If, like me, you secretly judge a restaurant by the quality and variety of their lettuces, Shuka will not let you down. The fattoush salad is both luxuriously indulgent and fresh and light. Large, crispy hunks of halloumi adorn a bed of beautiful mesclun greens, a ton of chopped herbs, and crunchy za’atar pita chips. Get it with a side of fries.

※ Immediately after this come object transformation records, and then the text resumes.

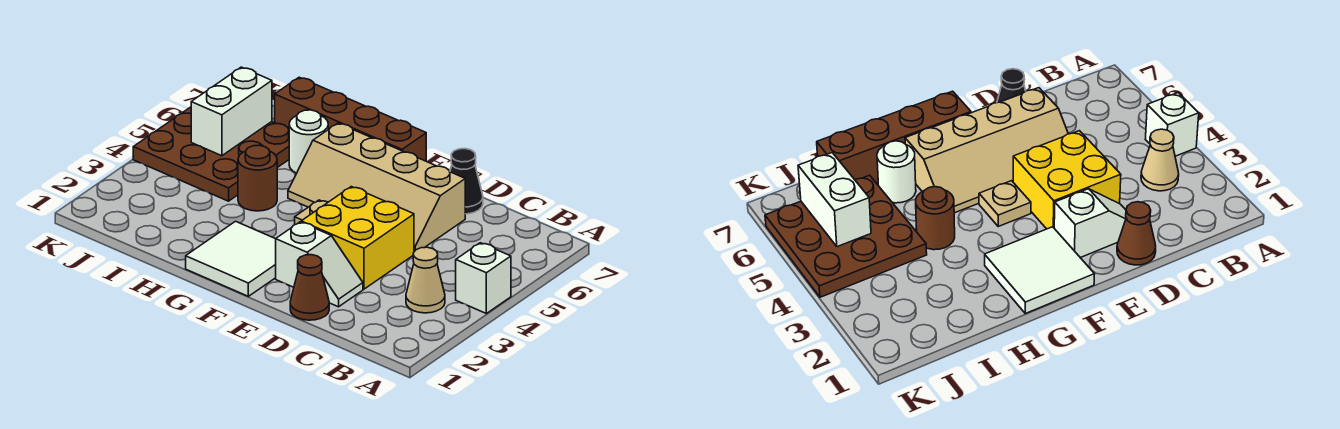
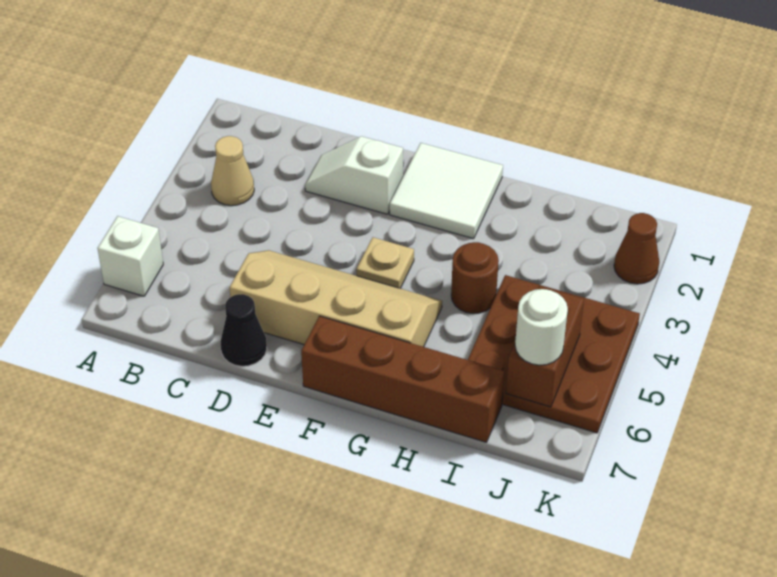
white 1x1 brick [456,243,511,314] -> white 1x1 brick moved to [97,216,163,296]
brown 1x1 cone [290,255,329,320] -> brown 1x1 cone moved to [614,213,659,284]
yellow 2x2 brick [301,187,414,289] -> none
white 1x1 round brick [289,110,328,173] -> white 1x1 round brick moved to [515,289,568,365]
white 1x2 brick [191,67,272,156] -> brown 1x2 brick [506,286,584,407]

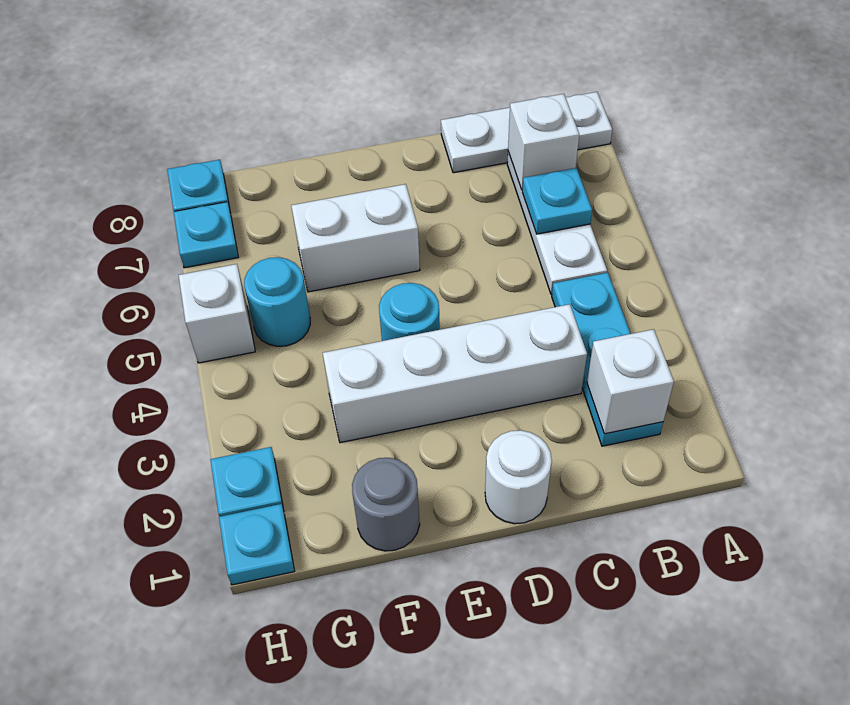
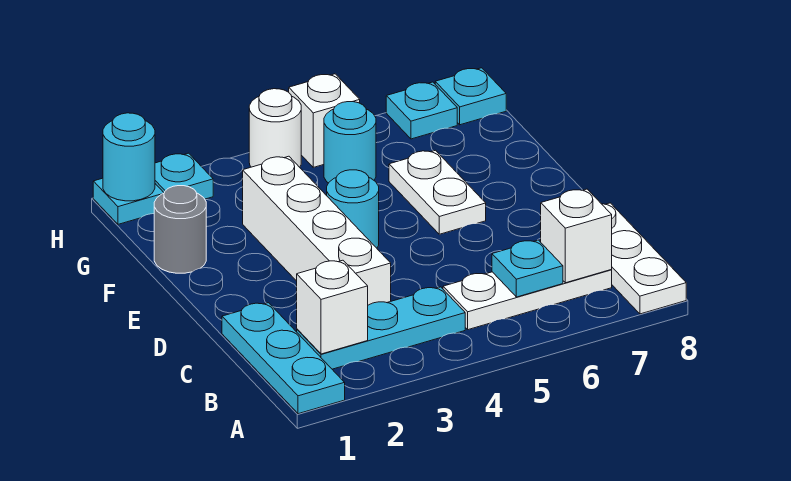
none -> cyan 1x3 plate [222,303,345,414]
white 1x1 round brick [485,430,552,524] -> white 1x1 round brick moved to [249,89,301,167]
white 1x2 brick [291,184,420,292] -> white 1x2 plate [389,150,486,234]
none -> cyan 1x1 round brick [103,113,155,201]

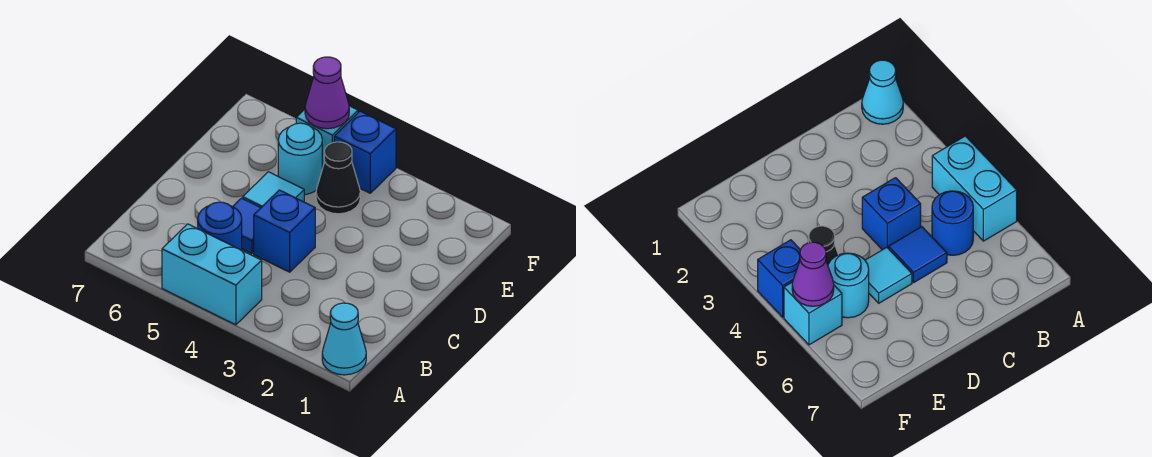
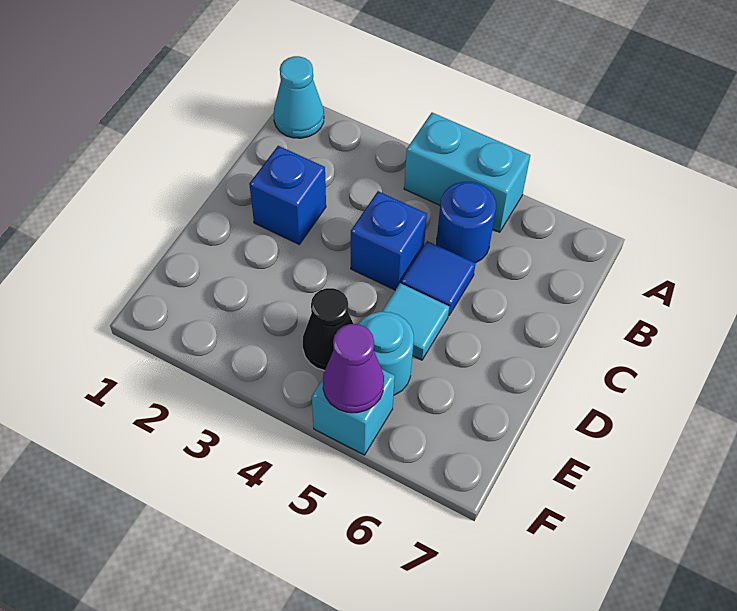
blue 1x1 brick [334,111,396,193] -> blue 1x1 brick moved to [249,146,326,244]

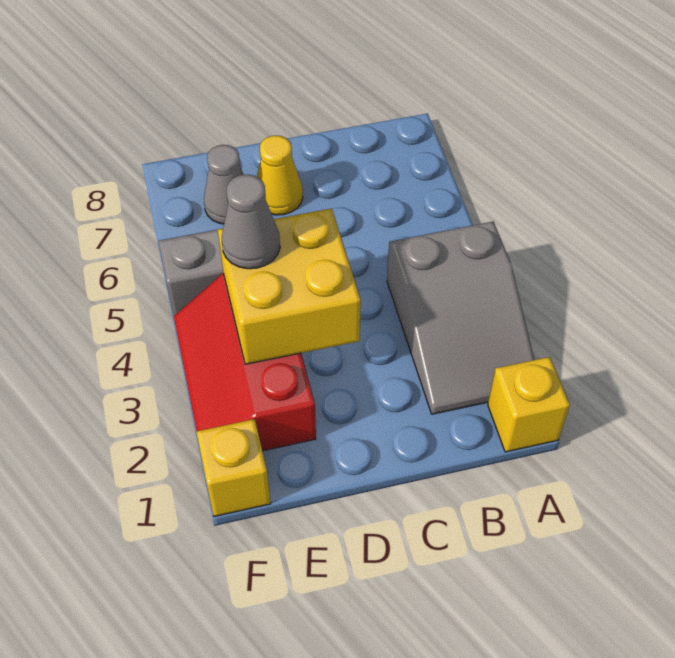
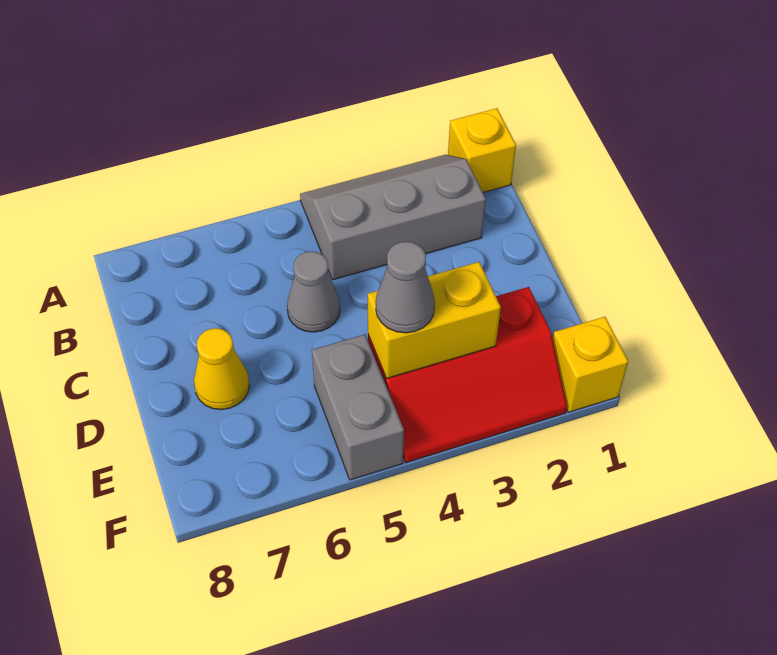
grey 2x3 slope [387,222,534,414] -> grey 2x3 slope turned to [300,155,486,280]
yellow 2x2 brick [218,208,361,364] -> yellow 1x2 brick [368,262,501,378]
grey 1x1 cone [204,145,244,224] -> grey 1x1 cone moved to [287,251,340,332]

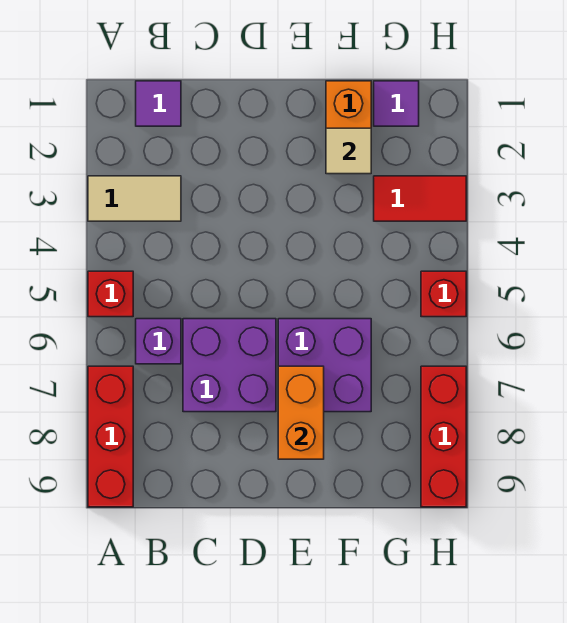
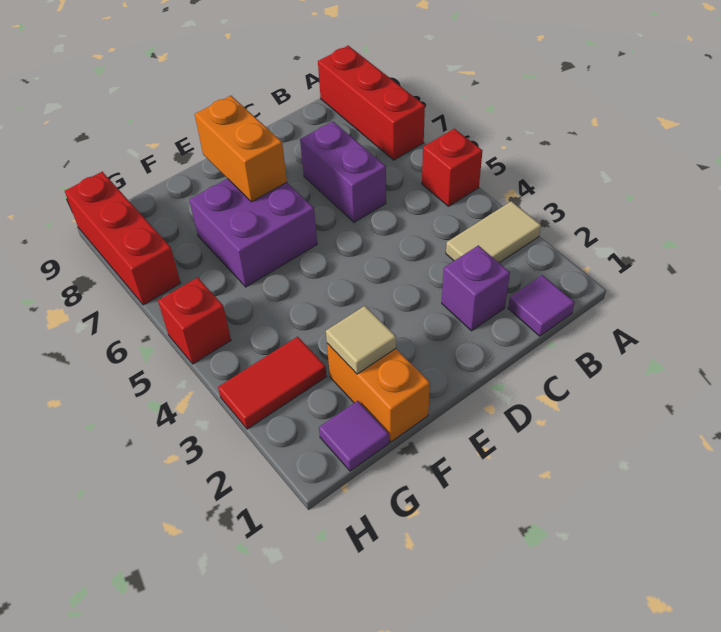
purple 1x1 brick [136,319,181,364] -> purple 1x1 brick moved to [442,245,510,331]
purple 2x2 brick [183,319,276,412] -> purple 1x2 brick [300,121,386,222]

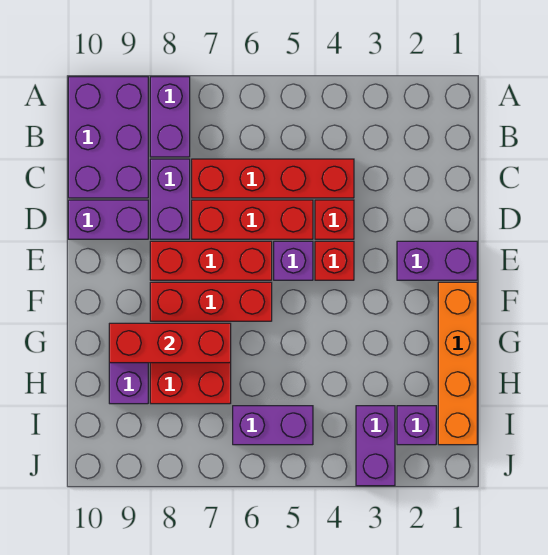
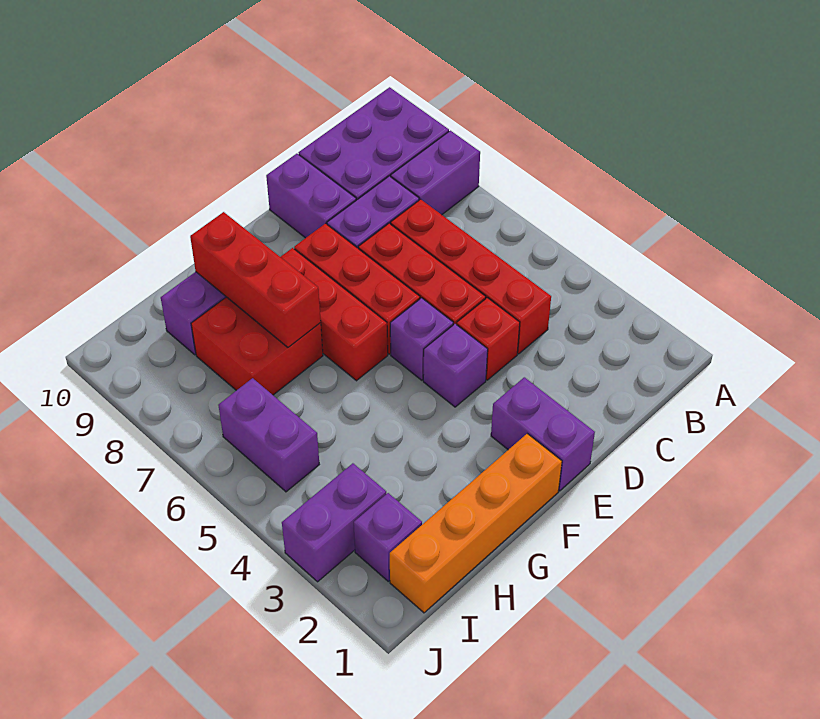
red 1x1 brick [315,241,354,280] -> purple 1x1 brick [423,324,488,407]

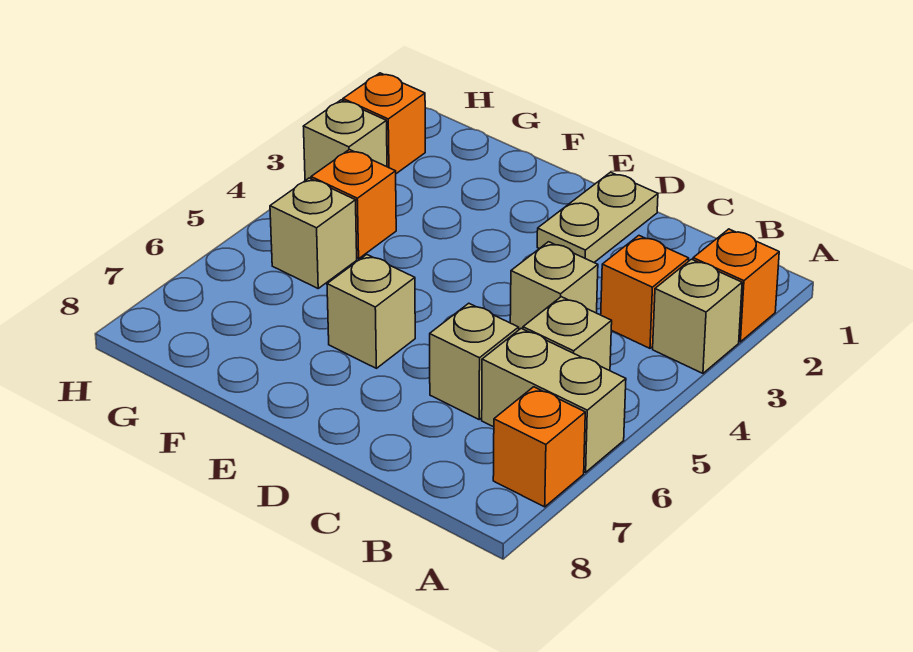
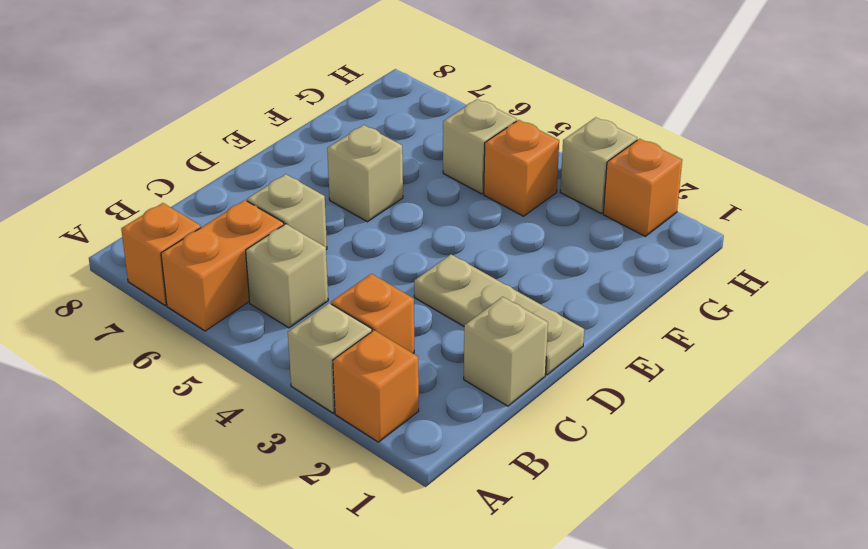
tan 1x2 brick [482,328,626,472] -> orange 1x2 brick [161,200,284,331]
tan 1x1 brick [510,242,598,330] -> tan 1x1 brick moved to [464,297,548,406]
tan 1x2 plate [537,172,658,262] -> tan 1x3 plate [414,254,584,375]

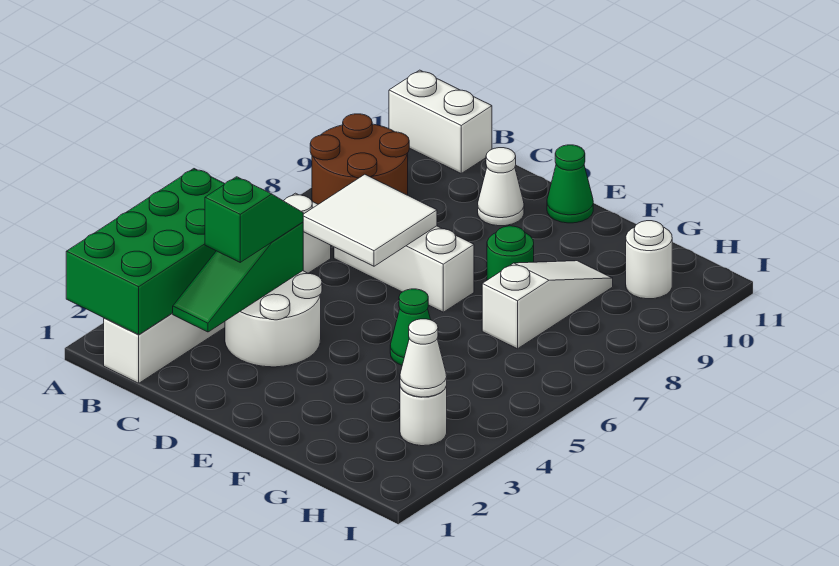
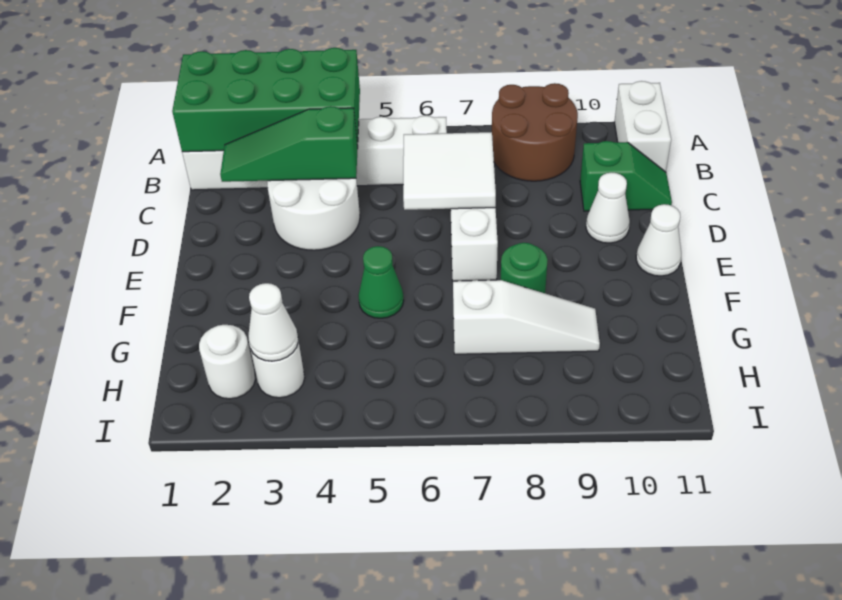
green 1x2 slope [205,177,303,262] -> green 1x2 slope moved to [580,141,672,211]
green 1x1 cone [547,145,593,223] -> white 1x1 cone [636,204,681,276]
white 1x1 round brick [626,221,672,299] -> white 1x1 round brick moved to [199,325,255,399]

Alumni Highlight: Ayesha Nurdjaja, the executive chef and partner of Shuka is an ICE graduate (Culinary, ‘07). Her other restaurant, Shukette, made the New York Times' 2024 "100 Best Restaurants in New York City." Read more here!
The Corner Store
The Corner Store is a Soho newcomer. Owned by the same restaurant group as Catch in the Meatpacking District, The Corner Store replaces what used to be Dos Caminos for many years. The room has a club-like atmosphere with steakhouse vibes, but the venue serves a diverse clientele in the main dining room, as you would expect from this restaurant group. It’s definitely a trendy "see and be seen" restaurant.
That’s not to say the food wasn’t delicious. Standout dishes include the Wagyu French Dip with a fantastic horseradish sauce and au jus for dipping and the French fries, which were worth the visit. The cocktail list, though classic and simple, is well executed.